Available data:
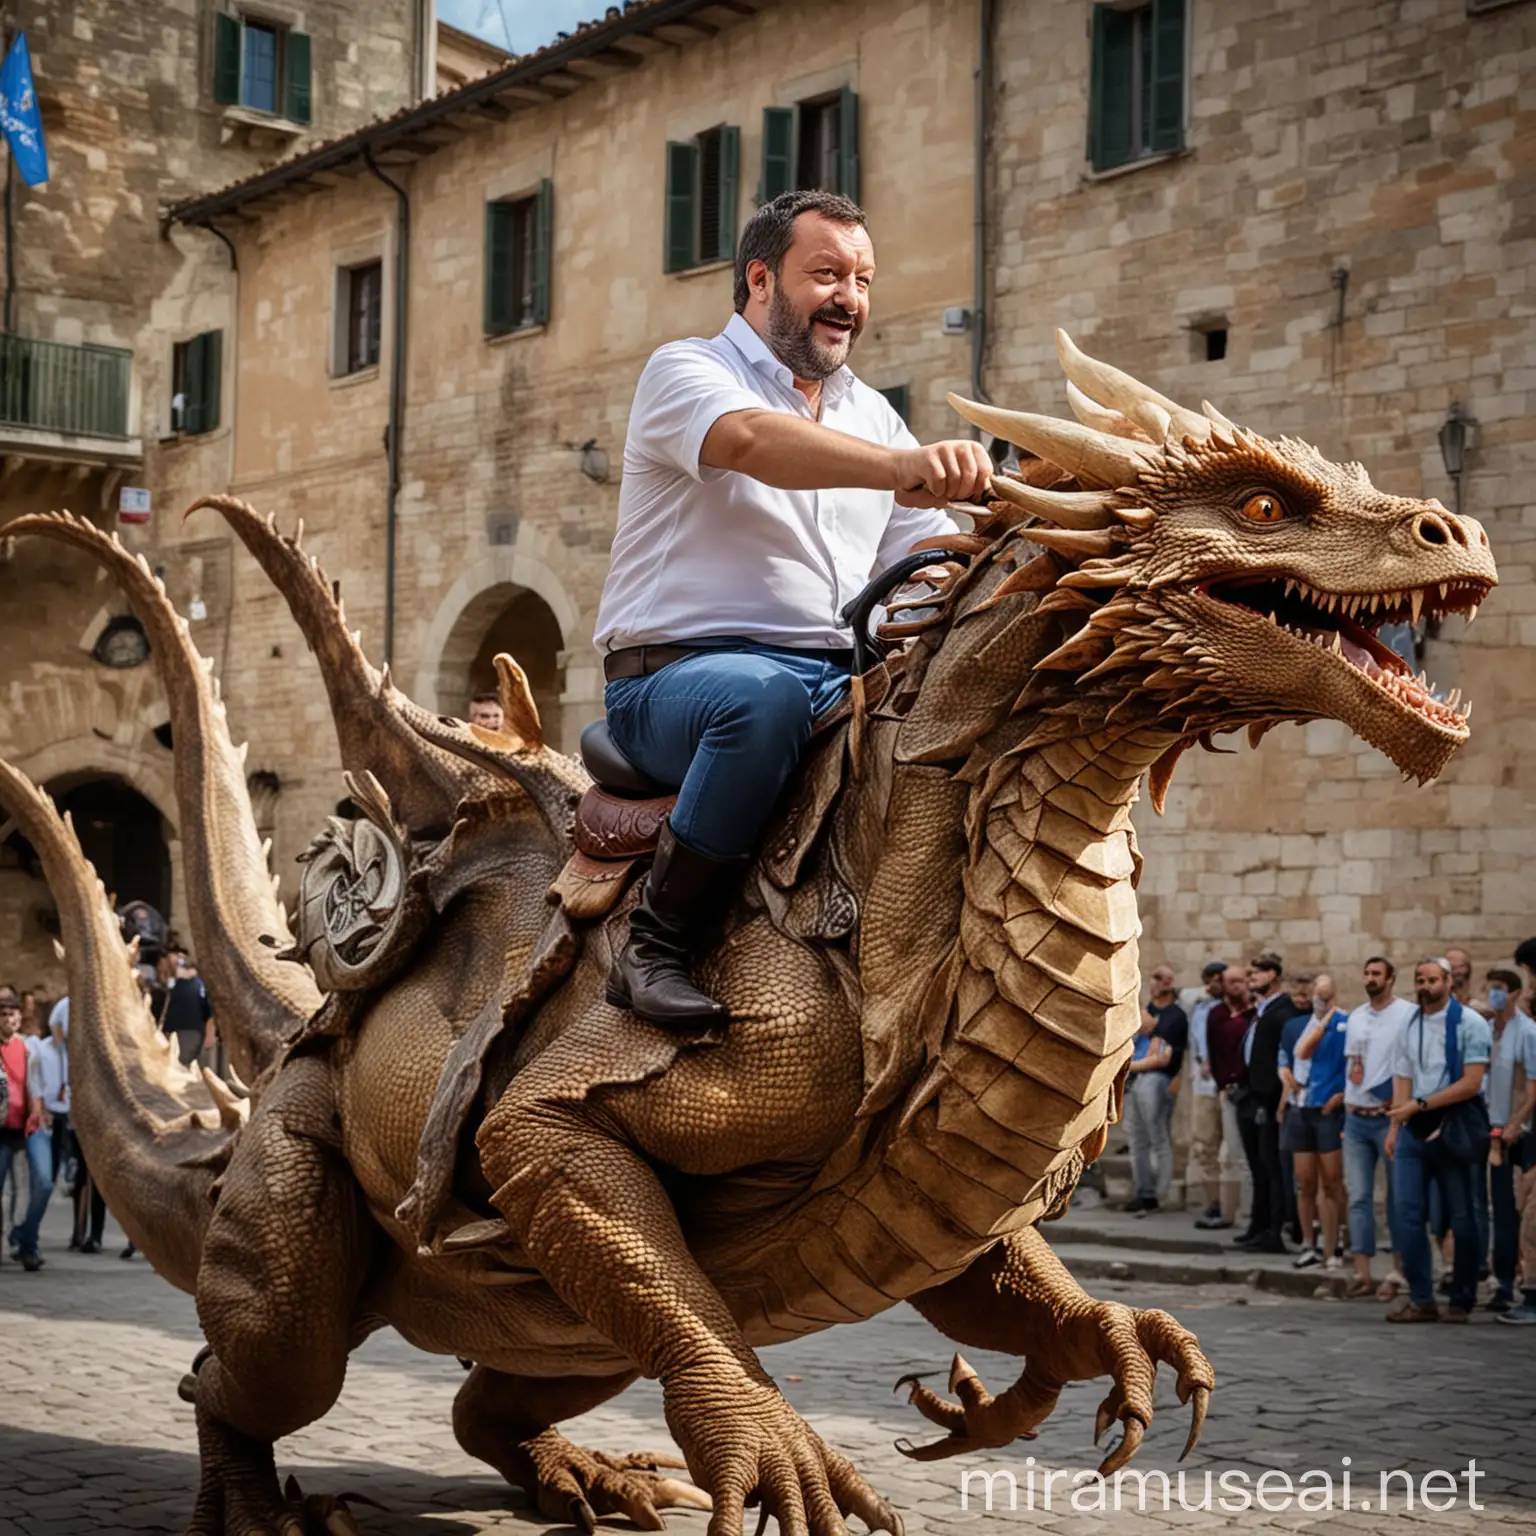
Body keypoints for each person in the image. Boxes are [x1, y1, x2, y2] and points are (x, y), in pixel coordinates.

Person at [593, 189, 990, 1029]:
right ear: (761, 279)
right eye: (827, 274)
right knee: (758, 699)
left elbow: (926, 566)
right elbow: (747, 442)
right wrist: (902, 466)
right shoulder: (687, 369)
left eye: (863, 278)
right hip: (674, 682)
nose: (851, 296)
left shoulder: (872, 416)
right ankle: (654, 948)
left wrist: (1010, 554)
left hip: (832, 681)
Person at [1385, 957, 1492, 1323]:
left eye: (1432, 979)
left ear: (1448, 982)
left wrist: (1421, 1104)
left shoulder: (1470, 1023)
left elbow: (1472, 1081)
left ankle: (1462, 1296)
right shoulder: (1409, 1024)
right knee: (1407, 1214)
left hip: (1455, 1122)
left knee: (1463, 1217)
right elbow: (1403, 1074)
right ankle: (1421, 1297)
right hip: (1414, 1125)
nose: (1425, 986)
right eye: (1420, 979)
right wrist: (1396, 1124)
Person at [1342, 956, 1415, 1299]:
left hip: (1389, 1116)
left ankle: (1399, 1271)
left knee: (1398, 1198)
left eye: (1377, 974)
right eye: (1367, 973)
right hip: (1356, 1117)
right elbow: (1353, 1064)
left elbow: (1409, 1064)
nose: (1370, 979)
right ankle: (1362, 1272)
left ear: (1390, 979)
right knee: (1358, 1197)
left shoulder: (1406, 1014)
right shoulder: (1356, 1016)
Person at [1229, 953, 1298, 1253]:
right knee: (1258, 1167)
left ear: (1274, 975)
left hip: (1268, 1101)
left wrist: (1270, 1097)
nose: (1252, 976)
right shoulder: (1261, 1011)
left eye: (1258, 971)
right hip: (1250, 1097)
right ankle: (1257, 1227)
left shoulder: (1283, 1012)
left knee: (1272, 1168)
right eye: (1251, 971)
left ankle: (1274, 1231)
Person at [1482, 967, 1536, 1313]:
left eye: (1500, 989)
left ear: (1515, 993)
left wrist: (1518, 1121)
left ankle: (1526, 1277)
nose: (1494, 995)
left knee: (1525, 1211)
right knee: (1500, 1212)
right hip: (1492, 1131)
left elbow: (1533, 1089)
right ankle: (1503, 1283)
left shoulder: (1528, 1033)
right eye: (1490, 989)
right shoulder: (1486, 1031)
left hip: (1522, 1132)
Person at [1288, 975, 1349, 1271]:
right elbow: (1296, 1054)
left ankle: (1334, 1244)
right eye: (1317, 995)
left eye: (1326, 995)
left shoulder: (1345, 1023)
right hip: (1301, 1108)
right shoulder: (1302, 1025)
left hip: (1328, 1109)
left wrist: (1344, 1094)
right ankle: (1308, 1243)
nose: (1321, 1000)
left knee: (1332, 1180)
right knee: (1306, 1180)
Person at [1122, 965, 1187, 1213]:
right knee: (1136, 1138)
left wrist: (1131, 1066)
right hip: (1136, 1080)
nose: (1160, 983)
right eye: (1157, 977)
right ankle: (1144, 1192)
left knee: (1157, 1134)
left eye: (1165, 979)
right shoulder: (1145, 1012)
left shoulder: (1174, 1016)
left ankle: (1163, 1192)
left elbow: (1162, 1056)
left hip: (1156, 1078)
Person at [11, 999, 69, 1269]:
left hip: (46, 1123)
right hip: (16, 1124)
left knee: (45, 1183)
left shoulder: (31, 1047)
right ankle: (25, 1243)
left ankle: (24, 1235)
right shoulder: (36, 1048)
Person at [1186, 960, 1233, 1229]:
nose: (1217, 982)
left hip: (1226, 1084)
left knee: (1231, 1150)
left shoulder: (1234, 1010)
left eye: (1221, 978)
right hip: (1203, 1086)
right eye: (1212, 978)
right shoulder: (1199, 1008)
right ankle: (1213, 1203)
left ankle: (1233, 1206)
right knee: (1204, 1146)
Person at [0, 987, 44, 1269]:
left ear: (19, 1017)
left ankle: (23, 1239)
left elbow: (36, 1083)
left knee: (27, 1188)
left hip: (24, 1127)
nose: (8, 1019)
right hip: (1, 1128)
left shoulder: (28, 1048)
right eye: (2, 1014)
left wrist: (38, 1109)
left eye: (12, 1014)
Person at [1276, 969, 1317, 1243]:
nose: (1301, 998)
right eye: (1297, 993)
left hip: (1318, 1102)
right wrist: (1282, 1104)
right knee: (1295, 1174)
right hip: (1294, 1102)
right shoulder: (1288, 1025)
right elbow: (1286, 1067)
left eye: (1307, 993)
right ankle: (1299, 1225)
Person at [160, 948, 213, 1067]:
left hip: (189, 1032)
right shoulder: (174, 983)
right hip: (172, 1030)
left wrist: (209, 1035)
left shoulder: (198, 984)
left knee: (181, 1064)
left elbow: (207, 1011)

Assigned task:
Your task is to restate, word for word, only those lines above that fall between the line holding "left hip: (1328, 1109)" and the line holding "right eye: (1157, 977)", inclusive.

Result for this task:
left hip: (1328, 1109)
left wrist: (1344, 1094)
right ankle: (1308, 1243)
nose: (1321, 1000)
left knee: (1332, 1180)
right knee: (1306, 1180)
Person at [1122, 965, 1187, 1213]:
right knee: (1136, 1138)
left wrist: (1131, 1066)
right hip: (1136, 1080)
nose: (1160, 983)
right eye: (1157, 977)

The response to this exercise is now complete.